Electrical - Batteries- Although a 12 V battery is relatively safe, crossing the positive and negative terminals of the battery packs enough punch to burn a 1/8 inch gouge in a 1/4 inch dia screwdriver handle. Always lift the negative cable from the terminal of the battery first and install it last when disconnecting or connecting it for any reason. Observe proper polarity (positive and negative) when using test equipment or installing the battery. Charge batteries in ventilated areas and do not smoke around batteries (hydrogen generation). These devices also contain sulphuric acid which is rather corrosive (use safety glasses and rubber gloves when handling batteries). If you have any batteries which need disposal, it is illegal to dunp them in a dump or in the back yard - an auto parts place, battery/auto electrical shop or county waste/environmental authorities can give you guidance and help you ensure batteries are properly disposed of. Also remember the secondary side of auto ignition systems operate at voltage levels ranging from 20,000 to 60,000 volts - use extreme caution and follow the procedures in your shop manual when testing ignition systems.
Tools - use good quality tools and the right tools/equipment for the job you are undertaking.
Waste disposal - oily rags, empty oil containers, etc should be stored in a closed container outside (fire safety) until they can be disposed of in accordance with local regulations.

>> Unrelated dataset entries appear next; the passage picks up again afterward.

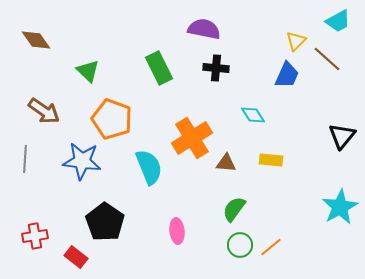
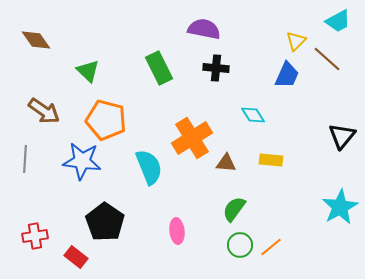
orange pentagon: moved 6 px left, 1 px down; rotated 6 degrees counterclockwise
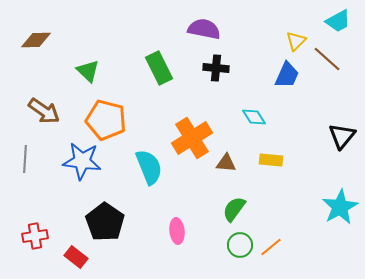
brown diamond: rotated 56 degrees counterclockwise
cyan diamond: moved 1 px right, 2 px down
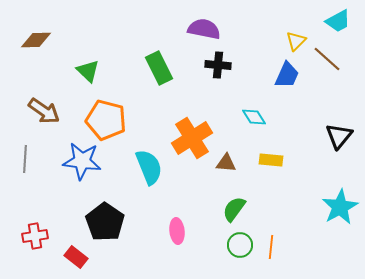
black cross: moved 2 px right, 3 px up
black triangle: moved 3 px left
orange line: rotated 45 degrees counterclockwise
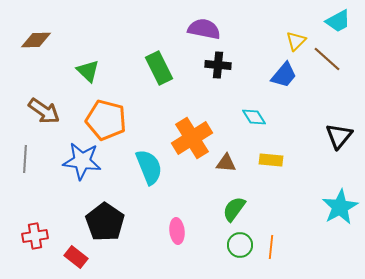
blue trapezoid: moved 3 px left; rotated 16 degrees clockwise
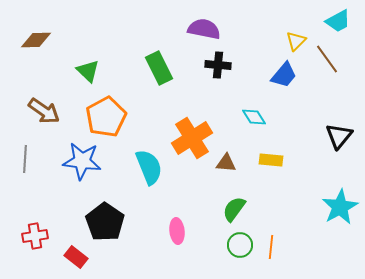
brown line: rotated 12 degrees clockwise
orange pentagon: moved 3 px up; rotated 30 degrees clockwise
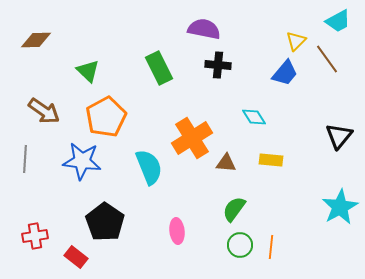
blue trapezoid: moved 1 px right, 2 px up
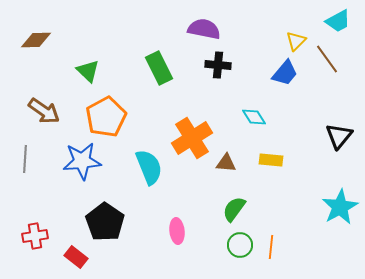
blue star: rotated 12 degrees counterclockwise
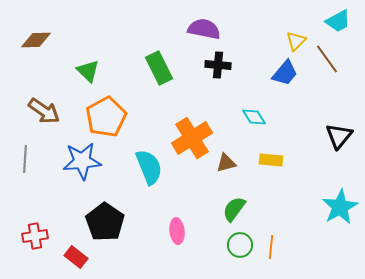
brown triangle: rotated 20 degrees counterclockwise
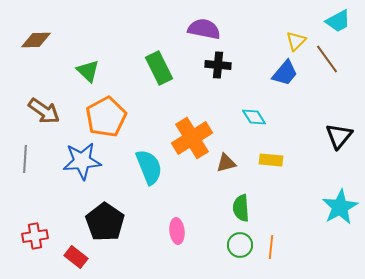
green semicircle: moved 7 px right, 1 px up; rotated 40 degrees counterclockwise
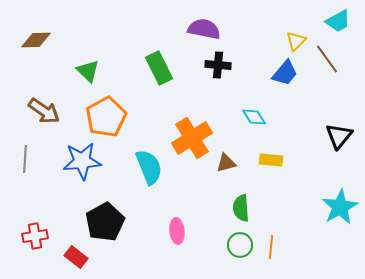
black pentagon: rotated 9 degrees clockwise
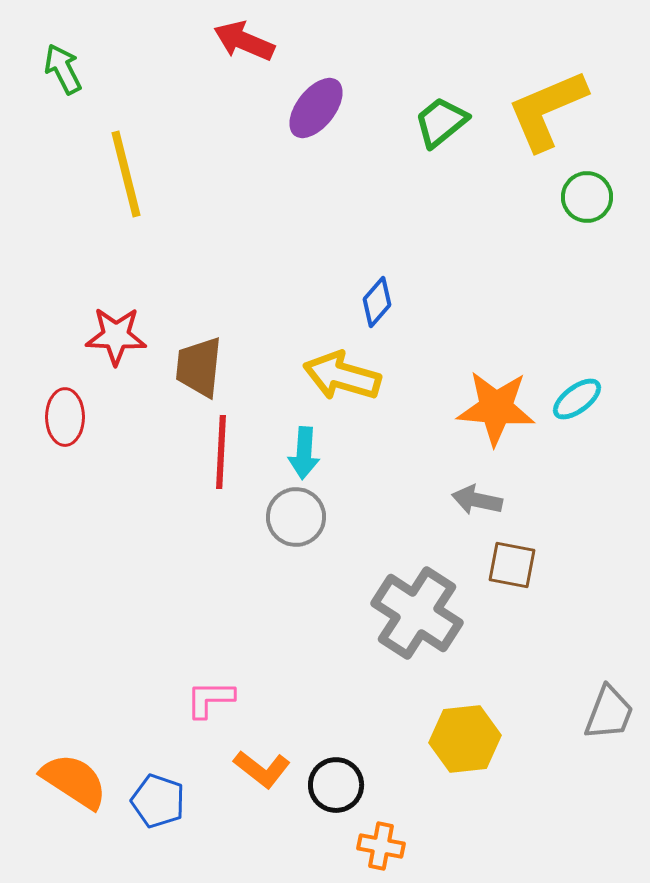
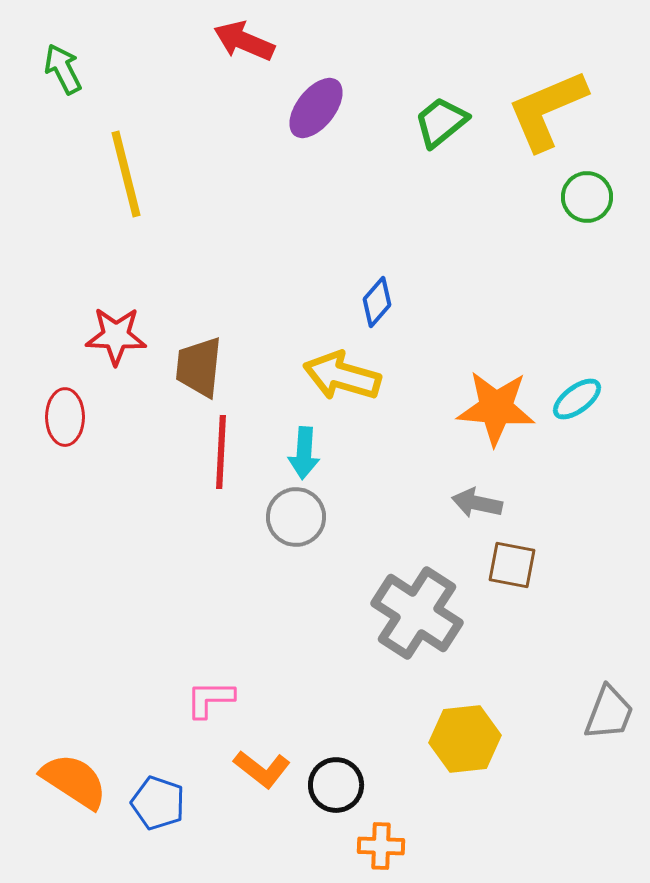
gray arrow: moved 3 px down
blue pentagon: moved 2 px down
orange cross: rotated 9 degrees counterclockwise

Your local waste and environmental authorities or public works department can advise you or proper procedures for getting rid of automotive waste materials.
General - IF you dont know or understand what you are doing, get a shop manual from the factory, Chiltons, Motor, Haynes, etc. and READ IT before beginning work on the car. You need to know the proper procedures, specifications and precautions for the particular job at hand. If you still don't know or are comfortable doing the procedure, don't be ashamed to ask questions, seek help from more experieiced folks or take the car to the shop and hire a mechanic
Last edited by tbaxleyjr : 10-08-2005 at 11:52 AM.